A risk assessment that never changes your controls is theatre. Regulators check that your stated high-risk segments actually receive EDD and tighter monitoring in practice.
Launderers adapt; static thresholds from three years ago miss current typologies and drown analysts in noise. Above/below-the-line testing and model validation are expected, not optional.
In bank-fintech (BaaS) arrangements, ambiguity over who owns monitoring is where money actually moves. Several large enforcement actions have turned on exactly this seam.
South Africa’s AML/CFT regime is the Financial Intelligence Centre Act (FIC Act), administered by the Financial Intelligence Centre (FIC), with the SARB and other supervisors overseeing their sectors. Obliged entities are "accountable institutions" listed in Schedule 1 — banks, PSPs, certain fintechs, attorneys, estate agents, crypto asset service providers, and more.
Practical reads of the FIC Act: a documented Risk Management and Compliance Programme (RMCP) is mandatory; the FIC issues directives and can impose administrative sanctions; and reporting flows (STR, CTR, TPR, IFTR) go to the FIC’s goAML portal.

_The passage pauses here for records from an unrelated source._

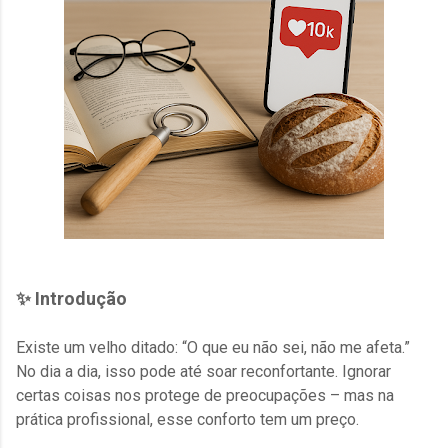
✨ Introdução
Existe um velho ditado: “O que eu não sei, não me afeta.”
No dia a dia, isso pode até soar reconfortante. Ignorar
certas coisas nos protege de preocupações – mas na
prática profissional, esse conforto tem um preço.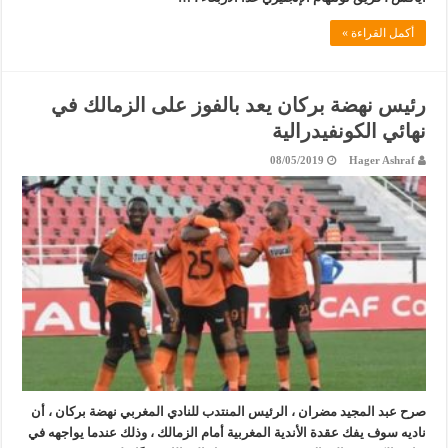
أكمل القراءة »
رئيس نهضة بركان يعد بالفوز على الزمالك في
نهائي الكونفيدرالية
08/05/2019
Hager Ashraf
صرح عبد المجيد مضران ، الرئيس المنتدب للنادي المغربي نهضة بركان ، أن
ناديه سوف يفك عقدة الأندية المغربية أمام الزمالك ، وذلك عندما يواجهه في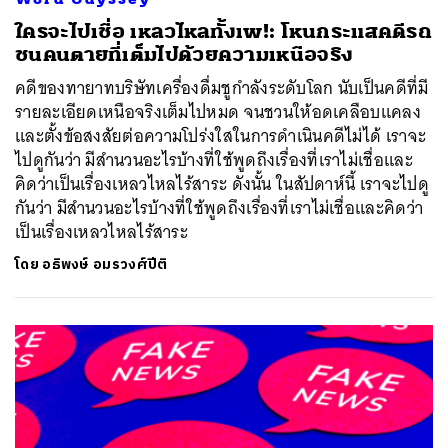
ใครจะไปเชื่อ เหลวไหลทั้งเพ!: โหนกระแสคดีรถ
ชนคนตายที่เต็มไปด้วยความเหนือจริง
คดีของทายาทบริษัทเครื่องดื่มชูกำลังระดับโลก นับเป็นคดีที่มี
รายละเอียดเหนือจริงเต็มไปหมด จนชวนให้อดเคลือบแคลง
และตั้งข้อสงสัยต่อความโปร่งใสในการดำเนินคดีไม่ได้ เราจะ
ไปดูกันว่า มีสำนวนอะไรบ้างที่ใช้พูดถึงเรื่องที่เราไม่เชื่อและ
คิดว่าเป็นเรื่องเหลวไหลไร้สาระ ดังนั้น ในสัปดาห์นี้ เราจะไปดู
กันว่า มีสำนวนอะไรบ้างที่ใช้พูดถึงเรื่องที่เราไม่เชื่อและคิดว่า
เป็นเรื่องเหลวไหลไร้สาระ
โดย
อธิพงษ์ อมรวงศ์ปีติ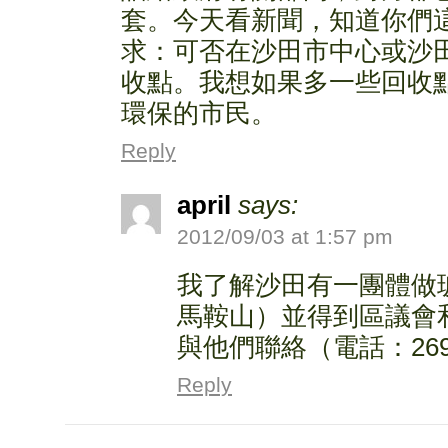
套。今天看新聞，知道你們
求：可否在沙田市中心或沙
收點。我想如果多一些回收
環保的市民。
Reply
april
says:
2012/09/03 at 1:57 pm
我了解沙田有一團體做
馬鞍山）並得到區議會
與他們聯絡（電話：2691
Reply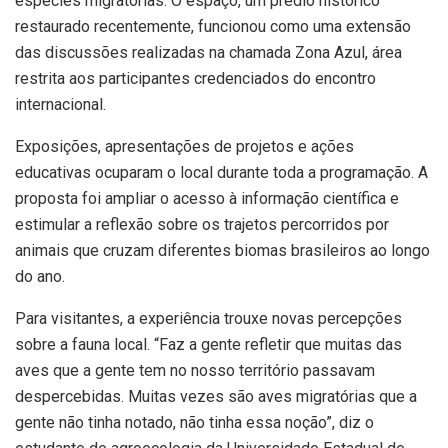
espécies migratórias. O espaço, um prédio histórico
restaurado recentemente, funcionou como uma extensão
das discussões realizadas na chamada Zona Azul, área
restrita aos participantes credenciados do encontro
internacional.
Exposições, apresentações de projetos e ações
educativas ocuparam o local durante toda a programação. A
proposta foi ampliar o acesso à informação científica e
estimular a reflexão sobre os trajetos percorridos por
animais que cruzam diferentes biomas brasileiros ao longo
do ano.
Para visitantes, a experiência trouxe novas percepções
sobre a fauna local. “Faz a gente refletir que muitas das
aves que a gente tem no nosso território passavam
despercebidas. Muitas vezes são aves migratórias que a
gente não tinha notado, não tinha essa noção”, diz o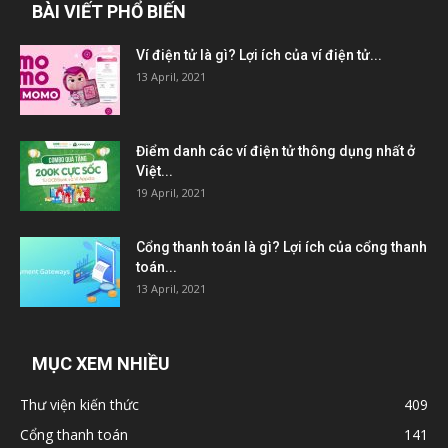
BÀI VIẾT PHỔ BIẾN
Ví điện tử là gì? Lợi ích của ví điện tử...
13 April, 2021
Điểm danh các ví điện tử thông dụng nhất ở
Việt...
19 April, 2021
Cổng thanh toán là gì? Lợi ích của cổng thanh
toán...
13 April, 2021
MỤC XEM NHIỀU
Thư viện kiến thức
409
Cổng thanh toán
141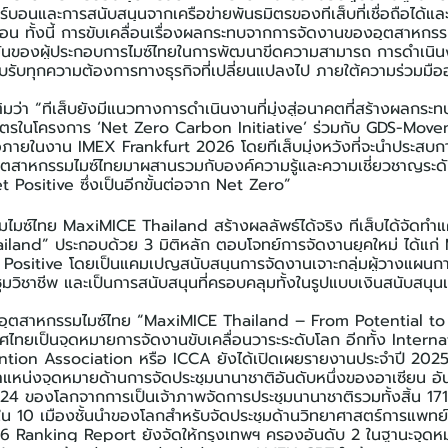
าร์บอนและการสนับสนุนจากเครือข่ายพันธมิตรของทีเส็บที่เชื่อถือได้แ
อน ทั้งนี้ การขับเคลื่อนเรื่องผลกระทบจากการจัดงานของอุตสาหกร
่งมั่นของผู้ประกอบการไมซ์ไทยในการพัฒนาขีดความสามารถ การดำเน
รับทุกความต้องการทางธุรกิจที่เปลี่ยนแปลงไป ภายใต้ความร่วมมืออย
ิมว่า “ทีเส็บยังมีแนวทางการดำเนินงานที่มุ่งสู่อนาคตที่สร้างผลกระ
ธมิตรในโครงการ ‘Net Zero Carbon Initiative’ ร่วมกับ GDS-Mov
ือภายในงาน IMEX Frankfurt 2026 โดยทีเส็บมุ่งหวังที่จะนำประสบก
บอุตสาหกรรมไมซ์ไทยมาผสานรวมกับองค์ความรู้และความเชี่ยวชาญระดับโ
 Positive ซึ่งเป็นอีกขั้นต่อจาก Net Zero”
รมไมซ์ไทย MaxiMICE Thailand สร้างผลลัพธ์ได้จริง ทีเส็บได้จัดทำ
land” ประกอบด้วย 3 มิติหลัก ตอบโจทย์การจัดงานยุคใหม่ ได้แก่
sitive โดยเป็นแคมเปญสนับสนุนการจัดงานเจาะกลุ่มผู้วางแผนการปร
ชุมวิชาชีพ และเป็นการสนับสนุนที่ครอบคลุมทั้งในรูปแบบเงินสนับสนุ
บอุตสาหกรรมไมซ์ไทย “MaxiMICE Thailand – From Potential to
ะเทศไทยเป็นจุดหมายการจัดงานขับเคลื่อนวาระระดับโลก อีกทั้ง Interna
on Association หรือ ICCA ยังได้เปิดเผยรายงานประจำปี 2025 ที
หน่งจุดหมายด้านการจัดประชุมนานาชาติอันดับหนึ่งของอาเซียน อั
บ 24 ของโลกจากการเป็นเจ้าภาพจัดการประชุมนานาชาติรวมทั้งสิ้น 1
งใน 10 เมืองชั้นนำของโลกสำหรับจัดประชุมด้านวิทยาศาสตร์การแพทย์
Ranking Report ยังจัดให้กรุงเทพฯ ครองอันดับ 2 ในฐานะจุดห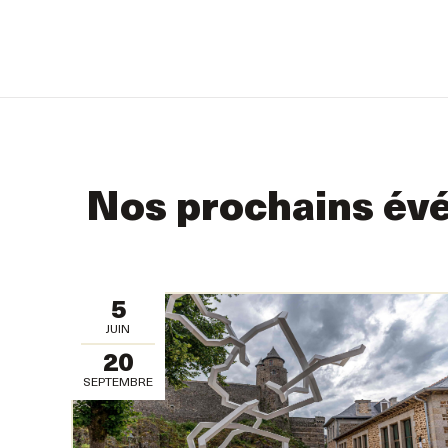
Nos prochains év
5
JUIN
20
SEPTEMBRE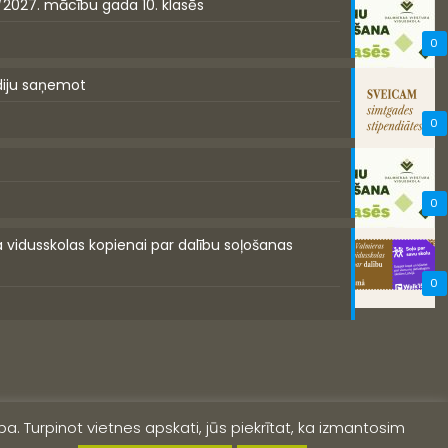
/2027. mācību gada 10. klasēs
0
diju saņemot
0
0
a vidusskolas kopienai par dalību soļošanas
0
a. Turpinot vietnes apskati, jūs piekrītat, ka izmantosim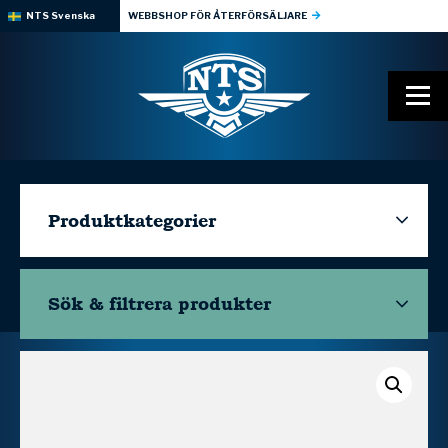
NTS Svenska
WEBBSHOP FÖR ÅTERFÖRSÄLJARE
Produktkategorier
Sök & filtrera
produkter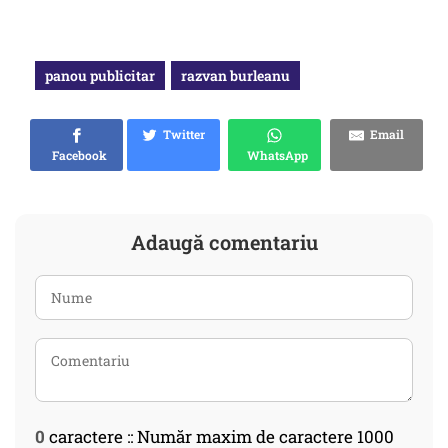
panou publicitar
razvan burleanu
Twitter
Email
Facebook
WhatsApp
Adaugă comentariu
0
caractere :: Număr maxim de caractere 1000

South Africa was placed on the FATF greylist in February 2023 after the 2021 mutual evaluation found significant gaps. It addressed the 22-item action plan and exited the greylist on 24 October 2025. So the correct present-tense statement is: South Africa is no longer greylisted.
But the reforms it made to get off the list — beneficial-ownership registers, tougher supervision, more enforcement — are permanent. The compliance bar did not drop when the listing did. SA faces a fresh FATF review round expected from late 2026, so accountable institutions should treat the elevated standard as the new normal, not a phase that has passed.
AML cost scales with risk appetite and product mix, not headcount targets. Calibrate deliberately — both under- and over-building are findings.
Map products × customers × channels × geographies to ML/TF risk. This document drives everything — thresholds, EDD triggers, screening frequency. If you cannot show it, you do not have a risk-based programme.
Better to run fewer, well-tuned rules you fully investigate than a vendor’s full rule-pack generating an un-worked backlog. Resource the alert queue before you widen the net.
If you are a sponsor bank or a fintech on one, document precisely who screens, who monitors, who files. Regulators read the contract and the practice. Ambiguity is liability.
Keep the post-greylist bar. Maintain the RMCP, BO data quality and goAML reporting discipline through the 2026 review cycle. The cost of slipping back onto the list — correspondent-banking friction, FX delays, reputational drag — dwarfs the cost of sustaining the programme.
AML failures draw the largest financial-crime penalties of any compliance domain — and personal liability for officers in many regimes. A weak programme is also the fastest way to lose correspondent and acquiring relationships outright.